→ **Data excerpts**:
'''
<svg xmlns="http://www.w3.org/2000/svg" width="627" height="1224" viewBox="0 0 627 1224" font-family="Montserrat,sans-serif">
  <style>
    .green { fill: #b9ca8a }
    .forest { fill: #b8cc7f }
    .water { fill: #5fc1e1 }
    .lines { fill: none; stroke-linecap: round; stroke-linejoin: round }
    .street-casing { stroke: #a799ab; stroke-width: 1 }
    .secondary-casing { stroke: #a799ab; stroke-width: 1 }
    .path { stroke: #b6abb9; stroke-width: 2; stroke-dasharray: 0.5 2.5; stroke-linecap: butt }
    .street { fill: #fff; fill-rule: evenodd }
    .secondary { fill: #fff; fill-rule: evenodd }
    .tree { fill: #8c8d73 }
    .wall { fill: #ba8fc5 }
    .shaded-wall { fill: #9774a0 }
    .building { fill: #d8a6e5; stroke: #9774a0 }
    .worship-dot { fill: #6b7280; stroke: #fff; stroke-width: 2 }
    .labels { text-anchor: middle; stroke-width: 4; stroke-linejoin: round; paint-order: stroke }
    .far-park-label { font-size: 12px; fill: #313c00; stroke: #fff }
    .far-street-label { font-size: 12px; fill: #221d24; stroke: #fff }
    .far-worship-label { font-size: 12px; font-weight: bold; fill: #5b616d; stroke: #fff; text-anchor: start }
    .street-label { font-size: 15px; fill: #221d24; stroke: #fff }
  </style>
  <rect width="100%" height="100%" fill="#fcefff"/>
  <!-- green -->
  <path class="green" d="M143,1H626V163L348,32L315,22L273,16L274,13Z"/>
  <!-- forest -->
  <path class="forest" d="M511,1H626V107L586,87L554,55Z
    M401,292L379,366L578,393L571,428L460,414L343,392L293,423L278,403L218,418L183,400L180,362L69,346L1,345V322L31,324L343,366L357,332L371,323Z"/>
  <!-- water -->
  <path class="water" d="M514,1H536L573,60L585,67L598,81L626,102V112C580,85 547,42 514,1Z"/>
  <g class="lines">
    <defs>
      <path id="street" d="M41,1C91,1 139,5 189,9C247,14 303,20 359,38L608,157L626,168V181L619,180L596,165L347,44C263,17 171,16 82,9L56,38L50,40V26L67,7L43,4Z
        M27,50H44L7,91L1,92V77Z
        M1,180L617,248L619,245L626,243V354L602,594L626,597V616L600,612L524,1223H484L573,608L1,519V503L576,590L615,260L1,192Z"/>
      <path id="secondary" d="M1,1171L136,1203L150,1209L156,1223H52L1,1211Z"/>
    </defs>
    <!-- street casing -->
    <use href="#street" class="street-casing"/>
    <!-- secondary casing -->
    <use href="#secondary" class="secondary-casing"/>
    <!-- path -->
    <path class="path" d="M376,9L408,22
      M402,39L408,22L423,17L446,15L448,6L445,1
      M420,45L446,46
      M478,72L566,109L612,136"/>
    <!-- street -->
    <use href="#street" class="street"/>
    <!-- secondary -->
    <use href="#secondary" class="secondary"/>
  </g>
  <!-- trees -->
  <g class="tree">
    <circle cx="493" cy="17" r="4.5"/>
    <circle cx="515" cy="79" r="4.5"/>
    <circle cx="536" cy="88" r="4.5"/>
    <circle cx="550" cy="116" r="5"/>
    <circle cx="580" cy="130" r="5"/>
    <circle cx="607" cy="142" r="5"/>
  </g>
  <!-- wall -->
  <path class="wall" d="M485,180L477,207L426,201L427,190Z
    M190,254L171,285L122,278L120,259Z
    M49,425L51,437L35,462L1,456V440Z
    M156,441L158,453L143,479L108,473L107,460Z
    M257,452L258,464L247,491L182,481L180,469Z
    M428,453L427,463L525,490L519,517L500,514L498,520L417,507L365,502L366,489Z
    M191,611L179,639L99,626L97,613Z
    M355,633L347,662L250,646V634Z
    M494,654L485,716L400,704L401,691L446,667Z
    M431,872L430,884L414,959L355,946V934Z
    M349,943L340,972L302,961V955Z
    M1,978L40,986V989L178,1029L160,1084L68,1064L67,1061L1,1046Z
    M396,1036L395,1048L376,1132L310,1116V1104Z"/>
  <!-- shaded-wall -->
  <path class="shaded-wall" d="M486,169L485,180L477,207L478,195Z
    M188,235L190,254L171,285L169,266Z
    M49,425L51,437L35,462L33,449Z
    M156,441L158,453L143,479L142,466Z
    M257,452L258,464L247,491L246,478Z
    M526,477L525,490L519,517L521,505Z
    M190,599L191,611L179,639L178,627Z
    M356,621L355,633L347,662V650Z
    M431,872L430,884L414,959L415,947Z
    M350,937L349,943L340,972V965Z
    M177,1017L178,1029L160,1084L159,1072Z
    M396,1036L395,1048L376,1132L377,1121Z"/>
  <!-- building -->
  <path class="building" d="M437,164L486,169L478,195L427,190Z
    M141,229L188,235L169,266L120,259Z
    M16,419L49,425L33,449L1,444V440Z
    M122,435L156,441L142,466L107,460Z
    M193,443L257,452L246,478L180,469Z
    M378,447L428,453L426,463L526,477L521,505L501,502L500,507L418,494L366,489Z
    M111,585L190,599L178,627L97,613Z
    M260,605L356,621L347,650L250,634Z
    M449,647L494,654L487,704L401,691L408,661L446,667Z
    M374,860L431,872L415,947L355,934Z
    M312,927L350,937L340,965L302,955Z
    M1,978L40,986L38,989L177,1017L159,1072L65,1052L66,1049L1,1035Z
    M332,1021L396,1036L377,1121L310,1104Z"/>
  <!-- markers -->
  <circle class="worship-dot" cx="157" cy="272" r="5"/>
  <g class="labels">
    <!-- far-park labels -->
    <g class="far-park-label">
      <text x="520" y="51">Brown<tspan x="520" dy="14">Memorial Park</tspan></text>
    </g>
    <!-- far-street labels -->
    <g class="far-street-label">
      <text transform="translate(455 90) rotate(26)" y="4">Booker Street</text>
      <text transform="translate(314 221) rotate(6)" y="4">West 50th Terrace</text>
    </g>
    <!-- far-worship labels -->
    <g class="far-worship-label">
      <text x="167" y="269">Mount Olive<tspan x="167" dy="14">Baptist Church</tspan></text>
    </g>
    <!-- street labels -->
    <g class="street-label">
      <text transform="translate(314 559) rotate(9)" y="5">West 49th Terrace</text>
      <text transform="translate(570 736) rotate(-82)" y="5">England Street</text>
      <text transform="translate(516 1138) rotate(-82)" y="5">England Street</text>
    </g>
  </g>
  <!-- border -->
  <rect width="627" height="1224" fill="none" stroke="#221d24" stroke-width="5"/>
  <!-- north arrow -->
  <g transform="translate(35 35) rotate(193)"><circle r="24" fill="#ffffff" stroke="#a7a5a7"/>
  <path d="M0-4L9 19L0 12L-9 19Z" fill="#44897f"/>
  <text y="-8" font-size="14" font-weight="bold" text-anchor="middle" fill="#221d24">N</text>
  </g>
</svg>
'''
→ **WHAT YOU SHOULD DO**: Copy the records. Each line should match exactly.

→ **OUTPUT FOR THIS TASK**:
<svg xmlns="http://www.w3.org/2000/svg" width="627" height="1224" viewBox="0 0 627 1224" font-family="Montserrat,sans-serif">
  <style>
    .green { fill: #b9ca8a }
    .forest { fill: #b8cc7f }
    .water { fill: #5fc1e1 }
    .lines { fill: none; stroke-linecap: round; stroke-linejoin: round }
    .street-casing { stroke: #a799ab; stroke-width: 1 }
    .secondary-casing { stroke: #a799ab; stroke-width: 1 }
    .path { stroke: #b6abb9; stroke-width: 2; stroke-dasharray: 0.5 2.5; stroke-linecap: butt }
    .street { fill: #fff; fill-rule: evenodd }
    .secondary { fill: #fff; fill-rule: evenodd }
    .tree { fill: #8c8d73 }
    .wall { fill: #ba8fc5 }
    .shaded-wall { fill: #9774a0 }
    .building { fill: #d8a6e5; stroke: #9774a0 }
    .worship-dot { fill: #6b7280; stroke: #fff; stroke-width: 2 }
    .labels { text-anchor: middle; stroke-width: 4; stroke-linejoin: round; paint-order: stroke }
    .far-park-label { font-size: 12px; fill: #313c00; stroke: #fff }
    .far-street-label { font-size: 12px; fill: #221d24; stroke: #fff }
    .far-worship-label { font-size: 12px; font-weight: bold; fill: #5b616d; stroke: #fff; text-anchor: start }
    .street-label { font-size: 15px; fill: #221d24; stroke: #fff }
  </style>
  <rect width="100%" height="100%" fill="#fcefff"/>
  <!-- green -->
  <path class="green" d="M143,1H626V163L348,32L315,22L273,16L274,13Z"/>
  <!-- forest -->
  <path class="forest" d="M511,1H626V107L586,87L554,55Z
    M401,292L379,366L578,393L571,428L460,414L343,392L293,423L278,403L218,418L183,400L180,362L69,346L1,345V322L31,324L343,366L357,332L371,323Z"/>
  <!-- water -->
  <path class="water" d="M514,1H536L573,60L585,67L598,81L626,102V112C580,85 547,42 514,1Z"/>
  <g class="lines">
    <defs>
      <path id="street" d="M41,1C91,1 139,5 189,9C247,14 303,20 359,38L608,157L626,168V181L619,180L596,165L347,44C263,17 171,16 82,9L56,38L50,40V26L67,7L43,4Z
        M27,50H44L7,91L1,92V77Z
        M1,180L617,248L619,245L626,243V354L602,594L626,597V616L600,612L524,1223H484L573,608L1,519V503L576,590L615,260L1,192Z"/>
      <path id="secondary" d="M1,1171L136,1203L150,1209L156,1223H52L1,1211Z"/>
    </defs>
    <!-- street casing -->
    <use href="#street" class="street-casing"/>
    <!-- secondary casing -->
    <use href="#secondary" class="secondary-casing"/>
    <!-- path -->
    <path class="path" d="M376,9L408,22
      M402,39L408,22L423,17L446,15L448,6L445,1
      M420,45L446,46
      M478,72L566,109L612,136"/>
    <!-- street -->
    <use href="#street" class="street"/>
    <!-- secondary -->
    <use href="#secondary" class="secondary"/>
  </g>
  <!-- trees -->
  <g class="tree">
    <circle cx="493" cy="17" r="4.5"/>
    <circle cx="515" cy="79" r="4.5"/>
    <circle cx="536" cy="88" r="4.5"/>
    <circle cx="550" cy="116" r="5"/>
    <circle cx="580" cy="130" r="5"/>
    <circle cx="607" cy="142" r="5"/>
  </g>
  <!-- wall -->
  <path class="wall" d="M485,180L477,207L426,201L427,190Z
    M190,254L171,285L122,278L120,259Z
    M49,425L51,437L35,462L1,456V440Z
    M156,441L158,453L143,479L108,473L107,460Z
    M257,452L258,464L247,491L182,481L180,469Z
    M428,453L427,463L525,490L519,517L500,514L498,520L417,507L365,502L366,489Z
    M191,611L179,639L99,626L97,613Z
    M355,633L347,662L250,646V634Z
    M494,654L485,716L400,704L401,691L446,667Z
    M431,872L430,884L414,959L355,946V934Z
    M349,943L340,972L302,961V955Z
    M1,978L40,986V989L178,1029L160,1084L68,1064L67,1061L1,1046Z
    M396,1036L395,1048L376,1132L310,1116V1104Z"/>
  <!-- shaded-wall -->
  <path class="shaded-wall" d="M486,169L485,180L477,207L478,195Z
    M188,235L190,254L171,285L169,266Z
    M49,425L51,437L35,462L33,449Z
    M156,441L158,453L143,479L142,466Z
    M257,452L258,464L247,491L246,478Z
    M526,477L525,490L519,517L521,505Z
    M190,599L191,611L179,639L178,627Z
    M356,621L355,633L347,662V650Z
    M431,872L430,884L414,959L415,947Z
    M350,937L349,943L340,972V965Z
    M177,1017L178,1029L160,1084L159,1072Z
    M396,1036L395,1048L376,1132L377,1121Z"/>
  <!-- building -->
  <path class="building" d="M437,164L486,169L478,195L427,190Z
    M141,229L188,235L169,266L120,259Z
    M16,419L49,425L33,449L1,444V440Z
    M122,435L156,441L142,466L107,460Z
    M193,443L257,452L246,478L180,469Z
    M378,447L428,453L426,463L526,477L521,505L501,502L500,507L418,494L366,489Z
    M111,585L190,599L178,627L97,613Z
    M260,605L356,621L347,650L250,634Z
    M449,647L494,654L487,704L401,691L408,661L446,667Z
    M374,860L431,872L415,947L355,934Z
    M312,927L350,937L340,965L302,955Z
    M1,978L40,986L38,989L177,1017L159,1072L65,1052L66,1049L1,1035Z
    M332,1021L396,1036L377,1121L310,1104Z"/>
  <!-- markers -->
  <circle class="worship-dot" cx="157" cy="272" r="5"/>
  <g class="labels">
    <!-- far-park labels -->
    <g class="far-park-label">
      <text x="520" y="51">Brown<tspan x="520" dy="14">Memorial Park</tspan></text>
    </g>
    <!-- far-street labels -->
    <g class="far-street-label">
      <text transform="translate(455 90) rotate(26)" y="4">Booker Street</text>
      <text transform="translate(314 221) rotate(6)" y="4">West 50th Terrace</text>
    </g>
    <!-- far-worship labels -->
    <g class="far-worship-label">
      <text x="167" y="269">Mount Olive<tspan x="167" dy="14">Baptist Church</tspan></text>
    </g>
    <!-- street labels -->
    <g class="street-label">
      <text transform="translate(314 559) rotate(9)" y="5">West 49th Terrace</text>
      <text transform="translate(570 736) rotate(-82)" y="5">England Street</text>
      <text transform="translate(516 1138) rotate(-82)" y="5">England Street</text>
    </g>
  </g>
  <!-- border -->
  <rect width="627" height="1224" fill="none" stroke="#221d24" stroke-width="5"/>
  <!-- north arrow -->
  <g transform="translate(35 35) rotate(193)"><circle r="24" fill="#ffffff" stroke="#a7a5a7"/>
  <path d="M0-4L9 19L0 12L-9 19Z" fill="#44897f"/>
  <text y="-8" font-size="14" font-weight="bold" text-anchor="middle" fill="#221d24">N</text>
  </g>
</svg>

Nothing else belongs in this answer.